Produced in honor of Roy Mottahedeh, a renowned scholar of the intellectual history of the Islamic Middle East, this volume, Leadership and Justice, edited by Instisar A. Rab and Abigail Balbale, brings together new questions and approaches related to the legal landscape in early Islamic history. Drawing upon the divergent sources and research areas, it sets the ground for an interdisciplinary legal approach to understanding how legal procedures function in the early Islamic courts and who the various stakeholders and actors are within them. Focusing on three different contexts in the historical trajectory of Islamic law, it deals with the judicial procedure, the concept of justice, and people and practices. All set within the specific legal contexts, the volume discusses the defining moments in the founding period of Islamic law, then proceeds to explore the "cosmopolitan" contexts of judicial practices set in the early Muslim empires, and finally, delves into an extensive analysis of the "parallel" legal actors in the Islamic West. The volume dwells on the wide array of possibilities in the history--social and political--of judicial procedures in Islam. With separate introductions for each of the three sections, the volume consists of nine fascinating chapters that engage with the distinct problems in Islamic legal history.

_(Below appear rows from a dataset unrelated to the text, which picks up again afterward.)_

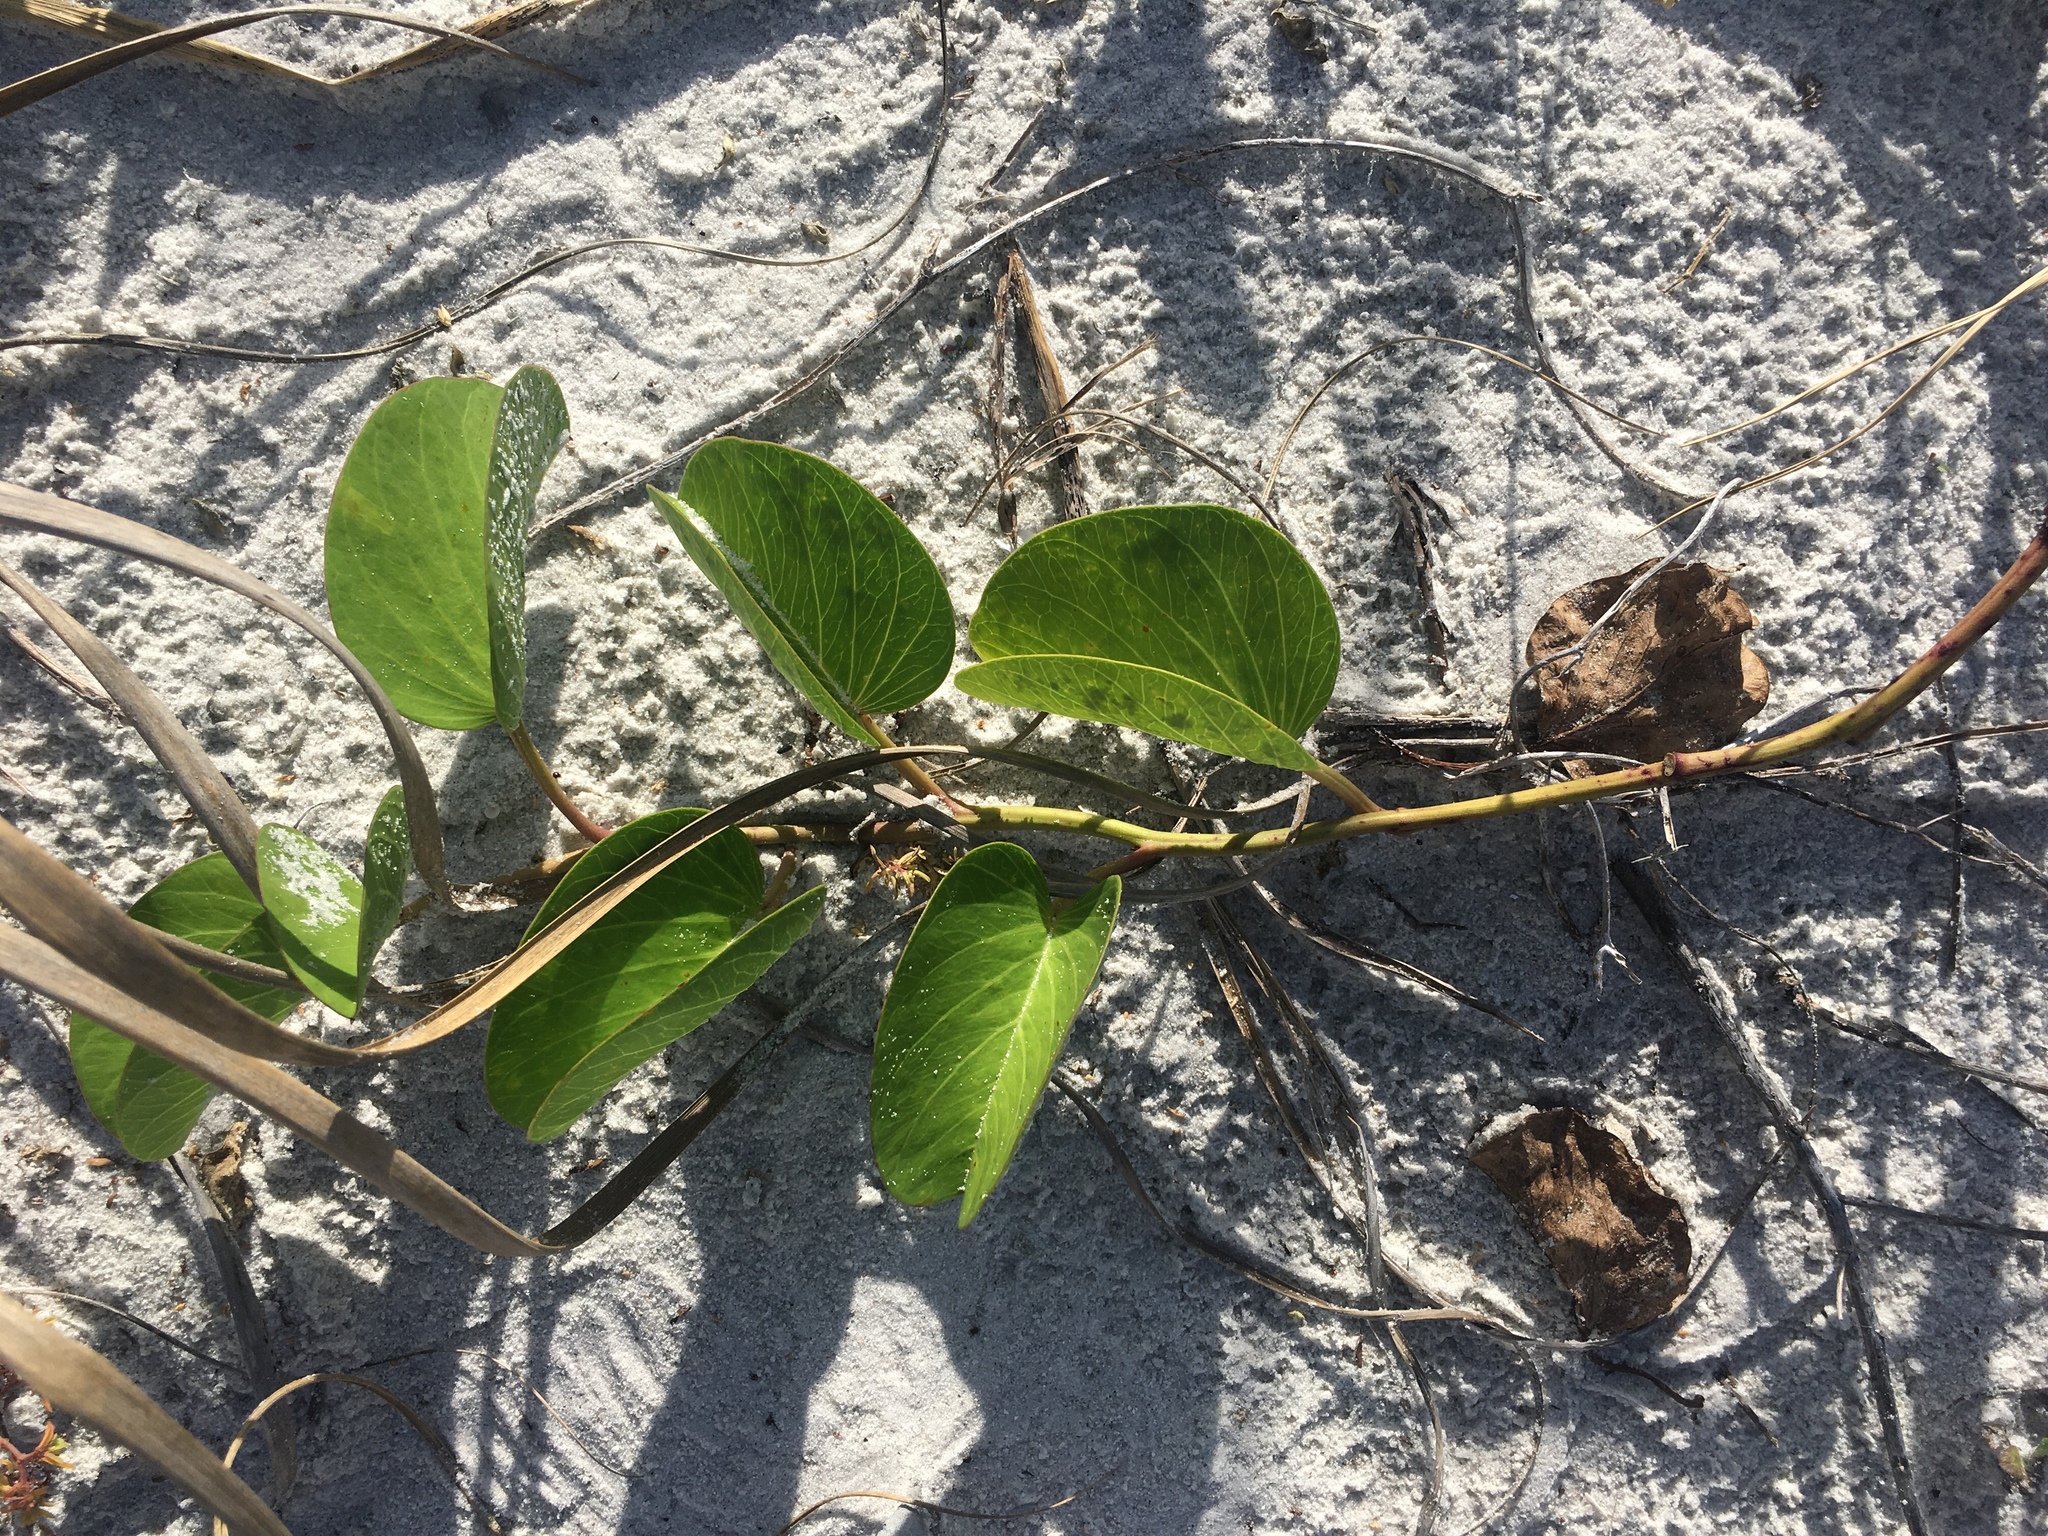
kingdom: Plantae
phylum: Tracheophyta
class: Magnoliopsida
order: Solanales
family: Convolvulaceae
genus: Ipomoea
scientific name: Ipomoea pes-caprae
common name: Beach morning glory
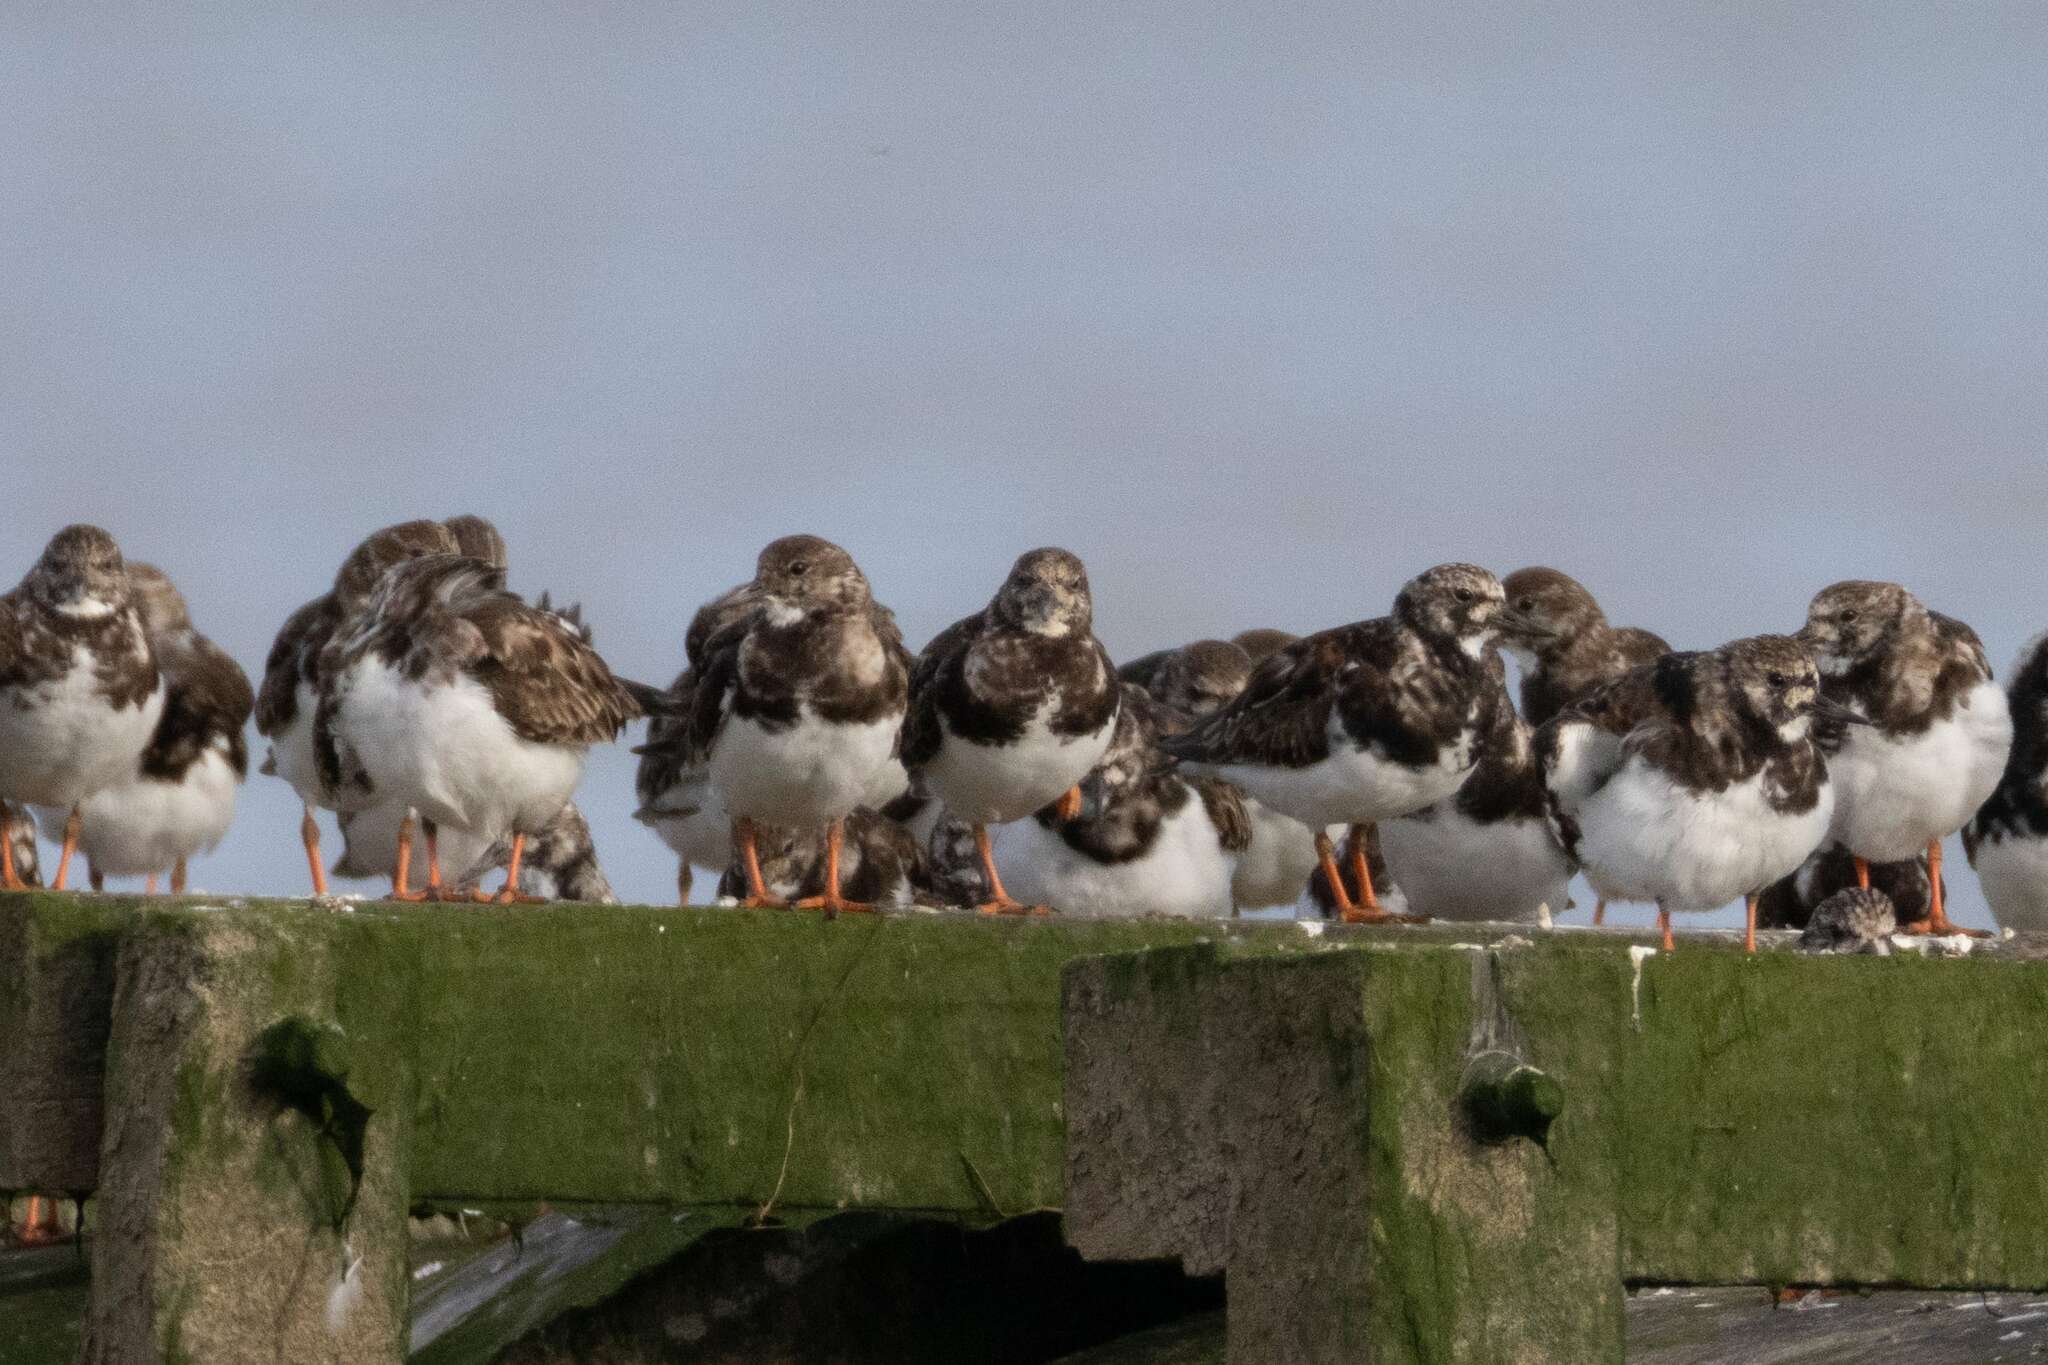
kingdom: Animalia
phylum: Chordata
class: Aves
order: Charadriiformes
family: Scolopacidae
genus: Arenaria
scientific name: Arenaria interpres
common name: Ruddy turnstone
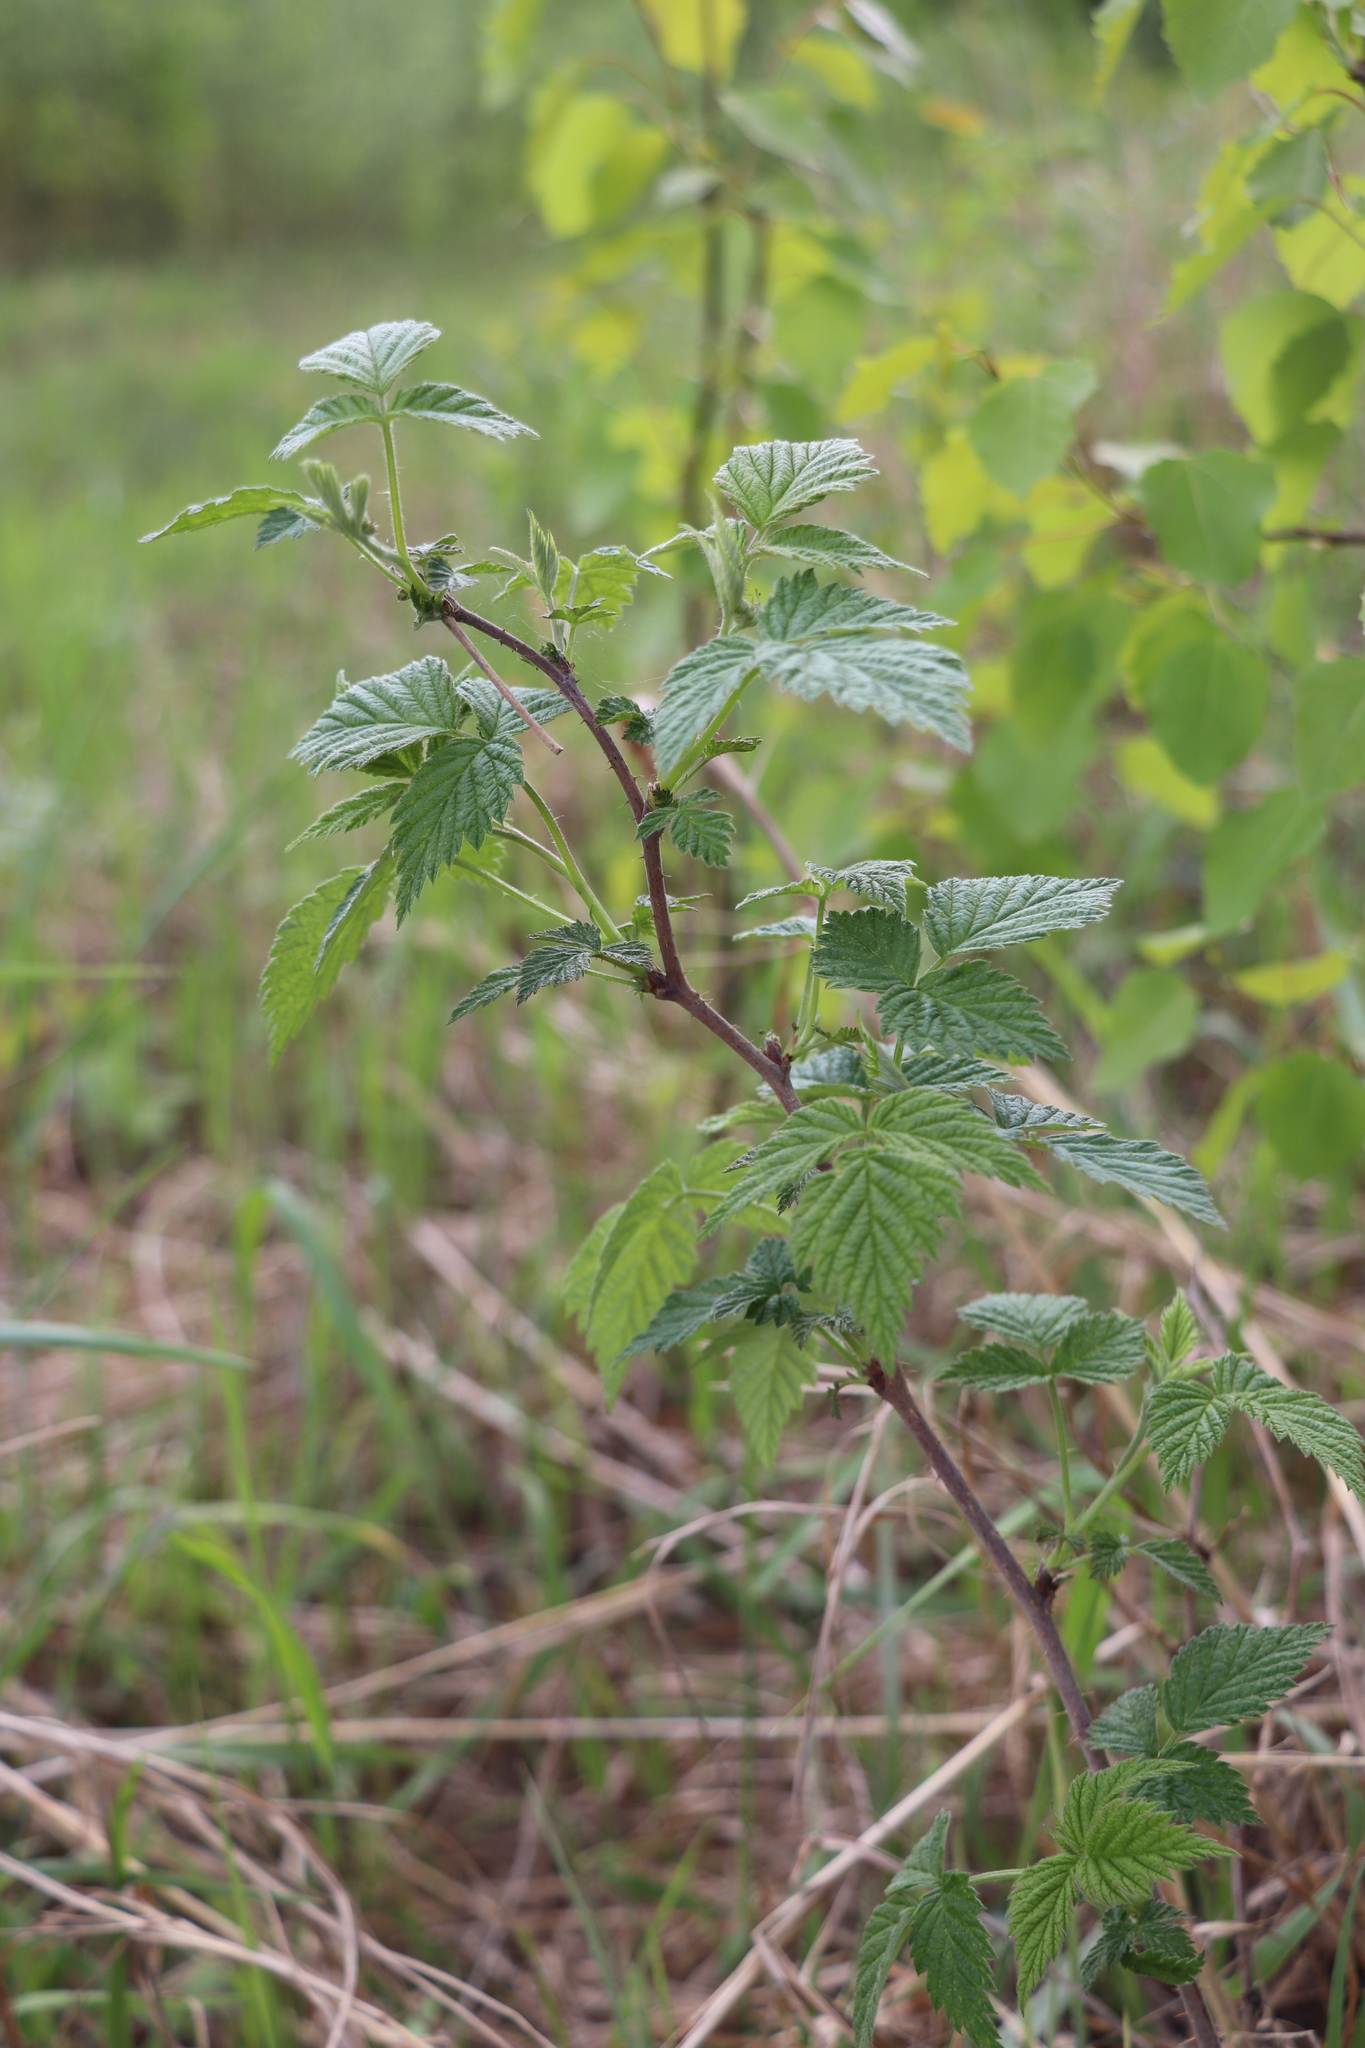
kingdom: Plantae
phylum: Tracheophyta
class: Magnoliopsida
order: Rosales
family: Rosaceae
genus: Rubus
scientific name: Rubus idaeus
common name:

Emphasizing theory and practice, the first section of the volume examines various fundamental and legal questions concerning witnesses, evidence, and the political underpinning of judicial procedures, along with the evolution of different debates in the legal discourse in terms of the development of law in Islam. With a focus on the issues of witnesses, Ahmed el-Shamsy provides a "tentative sketch of changes" regarding testimony, its acceptability, and related concerns to legal witnesses "in the aspect of judicial practice over that century" (p. 3). Concerning the distinct characteristics of witness criteria for Muslims and non-Muslims, el-Shamsy's intervention is in understanding the exclusion and admissibility of the witness in the judicial procedures of the court in the eighth century. To arrive at this problem, el-Shamsy uses many sources and scholarly engagements in both the prophetic and post-prophetic periods to analyze various conflicting interpretations of the exclusion of witnesses.